_Requirement_: Wherever a line of the listing holds the string "centimetres", copy that line.

_Given records_:
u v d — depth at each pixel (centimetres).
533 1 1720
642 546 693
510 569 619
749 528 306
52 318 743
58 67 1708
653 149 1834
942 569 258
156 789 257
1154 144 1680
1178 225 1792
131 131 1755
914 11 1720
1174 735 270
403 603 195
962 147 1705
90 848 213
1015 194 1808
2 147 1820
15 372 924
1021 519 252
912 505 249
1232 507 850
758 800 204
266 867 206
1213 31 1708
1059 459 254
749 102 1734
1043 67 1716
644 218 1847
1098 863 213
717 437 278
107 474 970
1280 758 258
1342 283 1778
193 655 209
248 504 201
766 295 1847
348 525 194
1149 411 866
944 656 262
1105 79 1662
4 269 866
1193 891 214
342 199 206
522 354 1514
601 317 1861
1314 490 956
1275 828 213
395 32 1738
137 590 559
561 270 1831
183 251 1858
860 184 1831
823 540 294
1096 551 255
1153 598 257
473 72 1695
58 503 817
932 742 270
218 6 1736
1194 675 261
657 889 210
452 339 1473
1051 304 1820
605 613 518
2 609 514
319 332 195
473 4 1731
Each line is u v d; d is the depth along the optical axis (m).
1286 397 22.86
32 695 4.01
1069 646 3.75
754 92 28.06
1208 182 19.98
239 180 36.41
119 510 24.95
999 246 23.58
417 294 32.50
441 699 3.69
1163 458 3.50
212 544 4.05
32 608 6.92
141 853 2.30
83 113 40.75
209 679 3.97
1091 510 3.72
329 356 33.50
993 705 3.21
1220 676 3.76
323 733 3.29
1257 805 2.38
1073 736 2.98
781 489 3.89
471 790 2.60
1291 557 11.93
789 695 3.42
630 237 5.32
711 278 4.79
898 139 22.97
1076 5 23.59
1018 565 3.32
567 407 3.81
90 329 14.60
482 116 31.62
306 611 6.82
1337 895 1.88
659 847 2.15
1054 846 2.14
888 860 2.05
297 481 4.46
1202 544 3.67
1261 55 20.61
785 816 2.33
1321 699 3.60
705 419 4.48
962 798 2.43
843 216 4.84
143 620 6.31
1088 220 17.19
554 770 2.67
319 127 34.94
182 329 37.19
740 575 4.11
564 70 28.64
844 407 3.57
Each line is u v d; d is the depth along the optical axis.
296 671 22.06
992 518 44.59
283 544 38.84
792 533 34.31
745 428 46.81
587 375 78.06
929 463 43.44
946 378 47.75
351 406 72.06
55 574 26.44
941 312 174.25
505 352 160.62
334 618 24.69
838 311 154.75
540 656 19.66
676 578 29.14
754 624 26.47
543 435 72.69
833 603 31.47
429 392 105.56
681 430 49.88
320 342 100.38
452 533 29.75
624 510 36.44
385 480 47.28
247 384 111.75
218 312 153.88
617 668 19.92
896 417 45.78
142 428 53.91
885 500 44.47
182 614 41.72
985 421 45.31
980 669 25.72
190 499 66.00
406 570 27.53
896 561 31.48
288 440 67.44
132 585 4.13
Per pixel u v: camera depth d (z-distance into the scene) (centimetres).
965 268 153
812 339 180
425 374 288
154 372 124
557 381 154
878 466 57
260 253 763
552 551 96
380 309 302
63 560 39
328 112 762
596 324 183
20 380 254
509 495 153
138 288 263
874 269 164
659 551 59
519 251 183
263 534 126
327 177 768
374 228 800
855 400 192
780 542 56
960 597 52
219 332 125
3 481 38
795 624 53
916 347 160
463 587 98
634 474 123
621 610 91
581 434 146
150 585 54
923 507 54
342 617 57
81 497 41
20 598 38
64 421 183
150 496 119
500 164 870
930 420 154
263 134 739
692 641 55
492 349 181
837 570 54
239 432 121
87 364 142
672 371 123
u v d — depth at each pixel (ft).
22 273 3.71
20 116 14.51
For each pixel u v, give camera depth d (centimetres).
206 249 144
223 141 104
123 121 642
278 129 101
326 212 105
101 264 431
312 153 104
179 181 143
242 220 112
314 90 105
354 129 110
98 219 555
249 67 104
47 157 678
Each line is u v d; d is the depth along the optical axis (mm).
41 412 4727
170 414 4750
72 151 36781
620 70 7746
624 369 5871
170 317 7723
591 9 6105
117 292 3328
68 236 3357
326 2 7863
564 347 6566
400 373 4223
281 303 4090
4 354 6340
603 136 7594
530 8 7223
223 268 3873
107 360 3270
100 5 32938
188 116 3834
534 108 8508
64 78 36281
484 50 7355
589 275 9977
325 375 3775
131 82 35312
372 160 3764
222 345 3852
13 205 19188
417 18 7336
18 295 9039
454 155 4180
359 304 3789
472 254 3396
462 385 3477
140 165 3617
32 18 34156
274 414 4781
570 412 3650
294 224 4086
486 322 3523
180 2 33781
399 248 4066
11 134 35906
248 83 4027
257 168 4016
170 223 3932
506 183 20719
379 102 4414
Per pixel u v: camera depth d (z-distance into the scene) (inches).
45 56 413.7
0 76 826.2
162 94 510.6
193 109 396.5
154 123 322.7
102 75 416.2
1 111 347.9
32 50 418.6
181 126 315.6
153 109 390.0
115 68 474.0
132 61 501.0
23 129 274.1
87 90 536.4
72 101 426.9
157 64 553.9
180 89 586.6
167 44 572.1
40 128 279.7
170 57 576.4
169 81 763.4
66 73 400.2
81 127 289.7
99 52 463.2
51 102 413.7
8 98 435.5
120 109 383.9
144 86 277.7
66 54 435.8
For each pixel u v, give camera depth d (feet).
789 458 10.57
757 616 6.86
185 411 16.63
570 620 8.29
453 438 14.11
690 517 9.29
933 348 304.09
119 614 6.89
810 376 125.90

_Task result_:
u v d — depth at each pixel (centimetres).
Per pixel u v: camera depth d (z-distance into the scene) (centimetres).
For each pixel u v, give camera depth d (centimetres).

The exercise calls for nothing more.